Amerikan istihbaratının Almanya'yı ve Almanya Başbakanı'nın dinlediğinin ortaya çıkmasıyla patlak veren NSA skandalı ABD Başkanı Barack Obama'nın Almanya'daki itibarını yerle bir etti.
Alman Birinci Televizyon Kanalı ARD'nin anketine göre, Obama'nın güvenilir bir ortak olduğu kanaatini taşıyan Almanların oranı yüzde 35'i ancak buluyor. Bundan bir yıl önce ikinci kez başkanlığa seçildiğinde Obama'nın Almanya'daki popülaritesi yüzde 90 ile, daha önce hiçbir politikacının erişemediği orana yükselmişti. ABD'nin Almanya'daki imajı da son olarak George W. Bush döneminde kaydedilen düzeye geriledi.
İmaj kaybına, Almanya Başbakanı Angela Merkel'in telefon konuşmalarının yıllar boyu Amerikan istihbaratı tarafından dinlenip kaydedilmesi yol açtı. Amerikan Ulusal Güvenlik Ajansı (NSA) 2002 yılından beri başbakanın telefonlarını dinliyordu. Başkan Obama'nın bu durumdan haberdar olup olmadığı açıklık kazanmadı. Dinleme operasyonlarına birkaç ay önce son verildiği öğrenilmişti. Almanya hükümeti hâlihazırda bu gibi durumların tekerrürünü önleyecek bir anlaşma imzalanabilmesi için Washington yönetimi ile istişarelerini sürdürüyor.
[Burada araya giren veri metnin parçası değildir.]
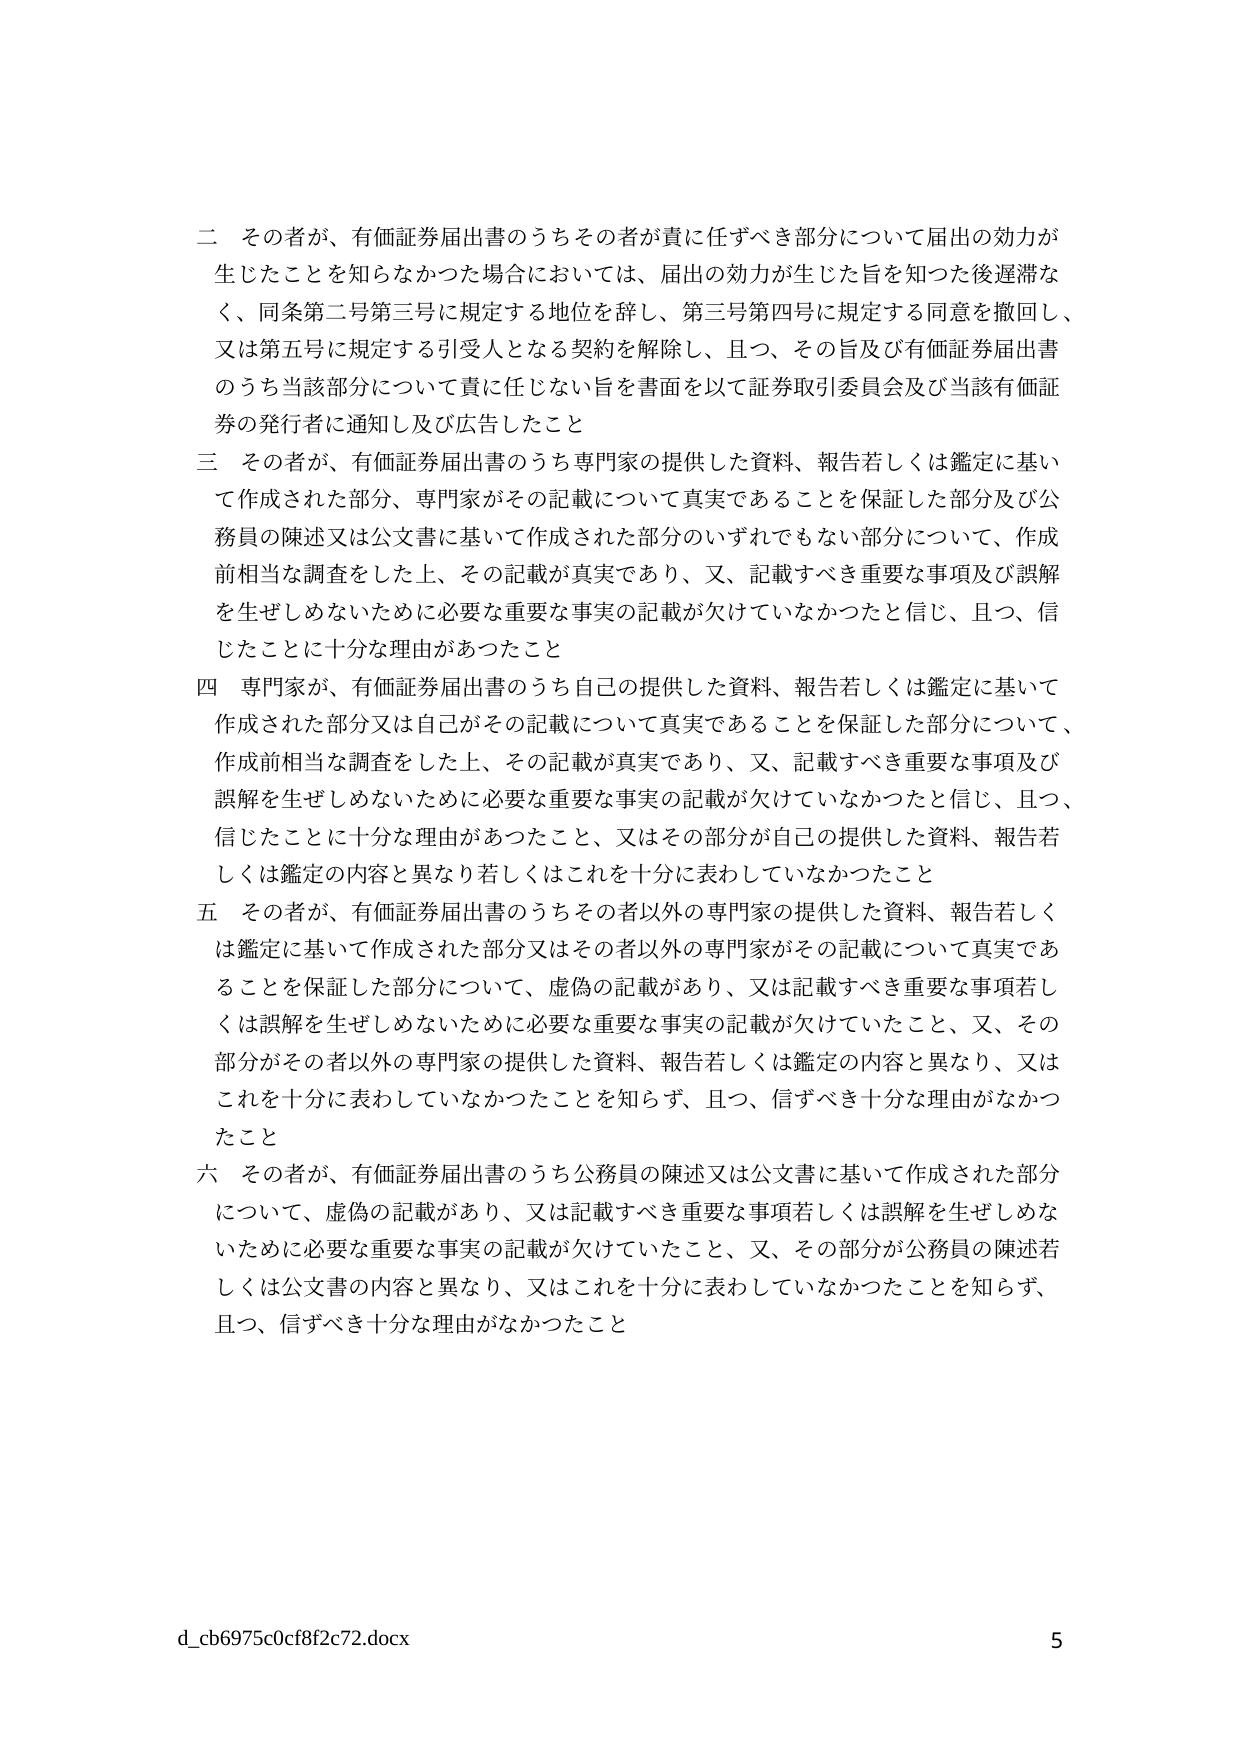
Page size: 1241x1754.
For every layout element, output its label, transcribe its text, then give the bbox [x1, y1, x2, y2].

text 二 その者が、有価証券届出書のうちその者が責に任ずべき部分について届出の効力が生じたことを知らなかつた場合においては、届出の効力が生じた旨を知つた後遅滞なく、同条第二号第三号に規定する地位を辞し、第三号第四号に規定する同意を撤回し、又は第五号に規定する引受人となる契約を解除し、且つ、その旨及び有価証券届出書のうち当該部分について責に任じない旨を書面を以て証券取引委員会及び当該有価証券の発行者に通知し及び広告したこと [196, 217, 1063, 442]
text 六 その者が、有価証券届出書のうち公務員の陳述又は公文書に基いて作成された部分について、虚偽の記載があり、又は記載すべき重要な事項若しくは誤解を生ぜしめないために必要な重要な事実の記載が欠けていたこと、又、その部分が公務員の陳述若しくは公文書の内容と異なり、又はこれを十分に表わしていなかつたことを知らず、且つ、信ずべき十分な理由がなかつたこと [196, 1154, 1063, 1342]
text 四 専門家が、有価証券届出書のうち自己の提供した資料、報告若しくは鑑定に基いて作成された部分又は自己がその記載について真実であることを保証した部分について、作成前相当な調査をした上、その記載が真実であり、又、記載すべき重要な事項及び誤解を生ぜしめないために必要な重要な事実の記載が欠けていなかつたと信じ、且つ、信じたことに十分な理由があつたこと、又はその部分が自己の提供した資料、報告若しくは鑑定の内容と異なり若しくはこれを十分に表わしていなかつたこと [196, 667, 1063, 892]
text 三 その者が、有価証券届出書のうち専門家の提供した資料、報告若しくは鑑定に基いて作成された部分、専門家がその記載について真実であることを保証した部分及び公務員の陳述又は公文書に基いて作成された部分のいずれでもない部分について、作成前相当な調査をした上、その記載が真実であり、又、記載すべき重要な事項及び誤解を生ぜしめないために必要な重要な事実の記載が欠けていなかつたと信じ、且つ、信じたことに十分な理由があつたこと [196, 442, 1063, 667]
text 五 その者が、有価証券届出書のうちその者以外の専門家の提供した資料、報告若しくは鑑定に基いて作成された部分又はその者以外の専門家がその記載について真実であることを保証した部分について、虚偽の記載があり、又は記載すべき重要な事項若しくは誤解を生ぜしめないために必要な重要な事実の記載が欠けていたこと、又、その部分がその者以外の専門家の提供した資料、報告若しくは鑑定の内容と異なり、又はこれを十分に表わしていなかつたことを知らず、且つ、信ずべき十分な理由がなかつたこと [196, 892, 1063, 1154]
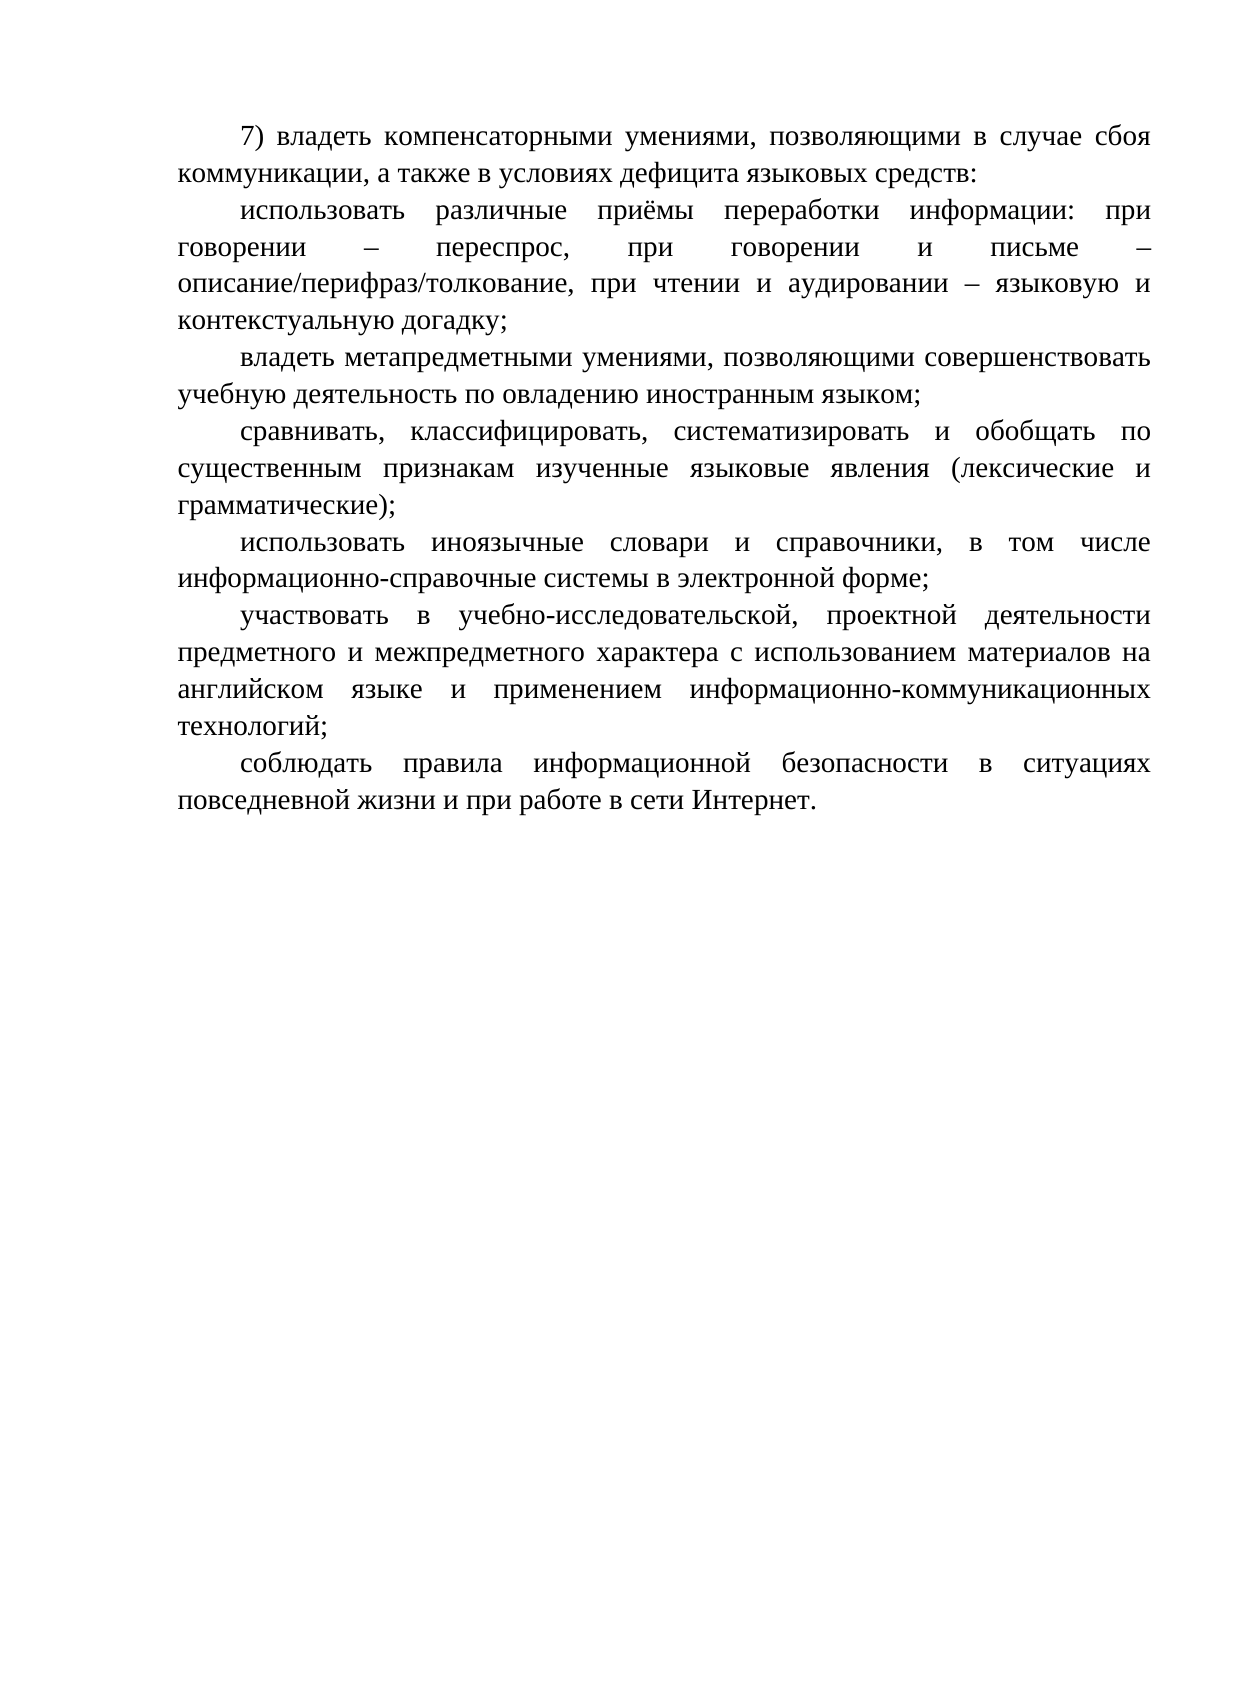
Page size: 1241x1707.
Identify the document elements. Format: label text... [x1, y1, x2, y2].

text 7) владеть компенсаторными умениями, позволяющими в случае сбоя коммуникации, а также в условиях дефицита языковых средств: [177, 118, 1152, 188]
text использовать иноязычные словари и справочники, в том числе информационно-справочные системы в электронной форме; [177, 524, 1152, 594]
text сравнивать, классифицировать, систематизировать и обобщать по существенным признакам изученные языковые явления (лексические и грамматические); [177, 413, 1152, 520]
text использовать различные приёмы переработки информации: при говорении – переспрос, при говорении и письме – описание/перифраз/толкование, при чтении и аудировании – языковую и контекстуальную догадку; [177, 192, 1152, 336]
text соблюдать правила информационной безопасности в ситуациях повседневной жизни и при работе в сети Интернет. [177, 745, 1152, 815]
text владеть метапредметными умениями, позволяющими совершенствовать учебную деятельность по овладению иностранным языком; [177, 339, 1152, 410]
text участвовать в учебно-исследовательской, проектной деятельности предметного и межпредметного характера с использованием материалов на английском языке и применением информационно-коммуникационных технологий; [177, 597, 1152, 742]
İngiltere'ye duyulan güven de önemli ölçüde sarsıldı. ABD temsilciliği gibi yine Berlin'deki hükümet merkezinde bulunan Büyük Britanya Büyükelçiliği'nin çatısında da hassas dinleme tesislerinin kurulu olduğu ortaya çıkarılmıştı.
Almanya, Brezilya ile birlikte Birleşmiş Milletler Genel Kurulu'ndan veri casusluğunun kınanacağı bir karar çıkartılmasına çalışıyor. Karar önerisinde bütün devletlere, internette de özel verilerin korunmasının insan hakkı olduğu hatırlatılıyor ve bu hakka saygılı olunması için çağrıda bulunuluyor.
Karar tasarı haline getirildikten sonra önümüzdeki üç hafta zarfında 193 devletin temsil edildiği BM Genel Kurulu'na sevk edilecek. Bağlayıcı olmayan kararın büyük çoğunlukla kabul edilmesi bekleniyor.